* [Record set]

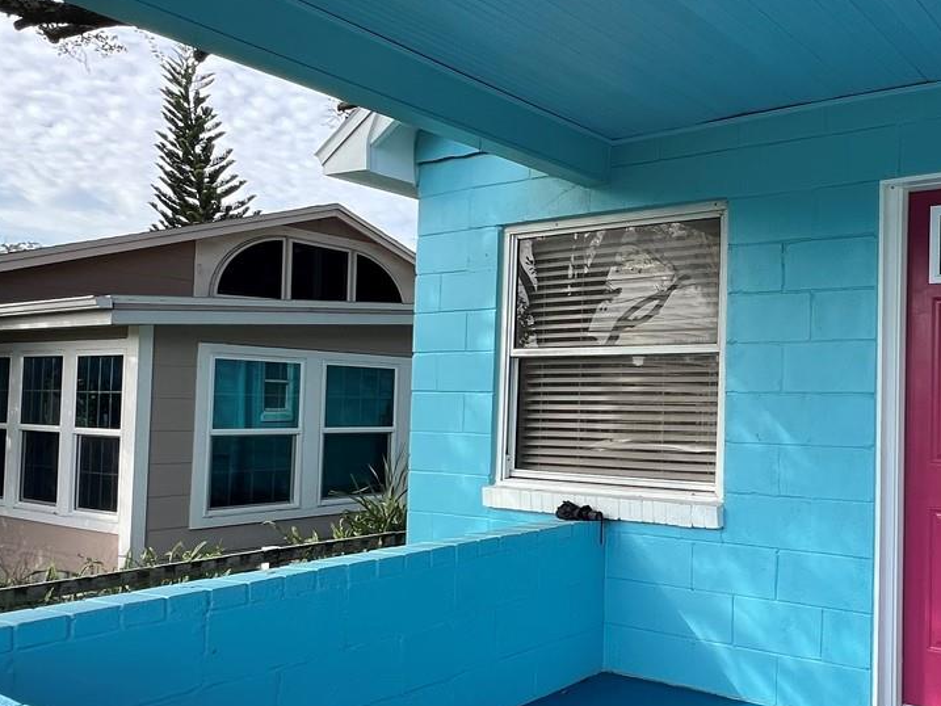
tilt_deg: +2.3
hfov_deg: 55.2
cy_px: 379
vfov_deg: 48.2
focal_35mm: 29
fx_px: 788
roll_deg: -1.2
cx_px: 811
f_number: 1.8
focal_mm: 1.57
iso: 32
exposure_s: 1/479
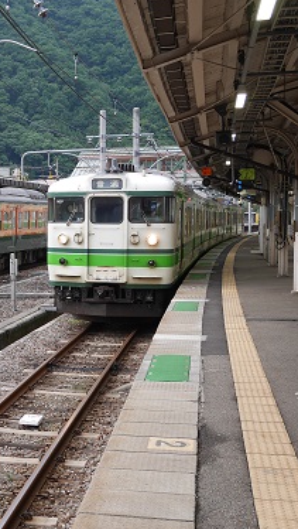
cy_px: 255
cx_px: -41
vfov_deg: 33.8
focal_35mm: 62
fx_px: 869
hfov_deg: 18.6
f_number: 4.6
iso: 250
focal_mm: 20
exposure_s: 1/60
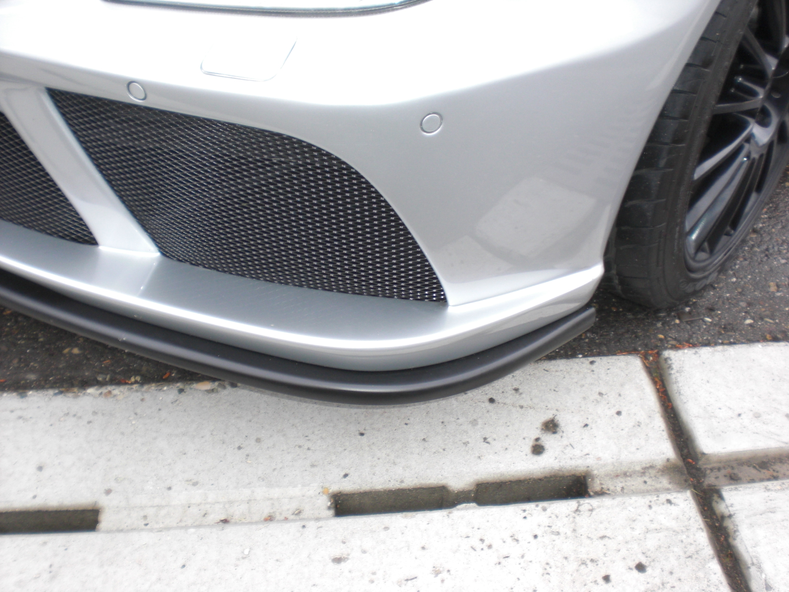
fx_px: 866
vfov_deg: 37.7
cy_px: 296
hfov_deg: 49.0
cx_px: 394
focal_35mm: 38
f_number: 3.1
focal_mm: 6.3
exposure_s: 1/100
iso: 100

* [Work instructions] Only what runs from the line holding "roll_deg: -1.2" through the end of the entries above is to be given again, exactly, with every picture omitted.

* [Written answer]
roll_deg: -1.2
cx_px: 811
f_number: 1.8
focal_mm: 1.57
iso: 32
exposure_s: 1/479
cy_px: 255
cx_px: -41
vfov_deg: 33.8
focal_35mm: 62
fx_px: 869
hfov_deg: 18.6
f_number: 4.6
iso: 250
focal_mm: 20
exposure_s: 1/60
fx_px: 866
vfov_deg: 37.7
cy_px: 296
hfov_deg: 49.0
cx_px: 394
focal_35mm: 38
f_number: 3.1
focal_mm: 6.3
exposure_s: 1/100
iso: 100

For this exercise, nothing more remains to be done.